No Winter Holidays & A Mother Youngsoon – March 6

(on the left, is the drawn poster for "No Winter Holidays" with a snowy landscape and bare trees. on the right is a photo from "A Mother Youngsoon" featuring a mother, father, sister, and brother)


A poetic and intimate portrait of two lifelong rivals, who are forced to share an empty village during the dead of winter. What would you do if your entire village abandoned you for a whole, freezing winter, with no companionship save for the presence of your dead husband’s other wife? Set amidst the high altitude of the Nepalese Himalayas, No Winter Holidays records life for Ratima and Kalima as they work to look after their village during a harsh and unforgiving season. Both in their seventies, they gradually come to accept each other’s presence, aware that surviving in this climate depends on their relying on each other. Stunningly shot, capturing the full magnificence of the mountain landscape while never losing focus on its subjects, Rajan Kathet and Sunir Pandey’s film is a fascinating portrait of rivalry, loneliness, old age, and womanhood.


Lee Chang-jun’s A Mother Youngsoon brings us close to the daily life of a mother who defected from North Korea with the younger of her two sons. Youngsoon must navigate the pitfalls and vicissitudes of life in South Korea as she strives to secure a better future for her son and yearns for the other son she could not bring with her. Lee’s documentary offers a nuanced portrait of the dreams and hardships, as well as the social stigma, that defectors face in South Korea. The evening continues with a screening of No Winter Holidays. Rajan Kathet and Sunir Pandey’s film transports us to the Nepali highlands in the grip of winter, where two aging women, Ratima and Kalima, remain in their village after all their neighbors migrate to warmer lands for the season. As wives to the same husband before his death, these former rivals must now rely on one another to manage daily life in their snowbound world.
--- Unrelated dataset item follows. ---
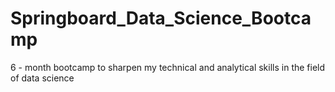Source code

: # Springboard_Data_Science_Bootcamp
6 - month bootcamp to sharpen my technical and analytical skills in the field of data science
Introduction by Irhe Sohn (Professor at Smith College with a specializion in modern Korea, with specific interests in the history of film and media.)


Irhe Sohn, professor at Smith College, specializes in modern Korea, with specific interests in the history of film and media. His research and teaching evolve around the problem of marginality in Korean film history, such as minority audiences, vulgar genre and filmmaking practices largely categorized as failure. Currently, he is writing a book investigating the formation of colonial Korean cinema during the height of Japanese imperialism. Other research projects include South Korean popular films in the 1970s, the history of special effect films, and East Asian film and media theories. He teaches courses on Korean cinema, popular culture, literature and language.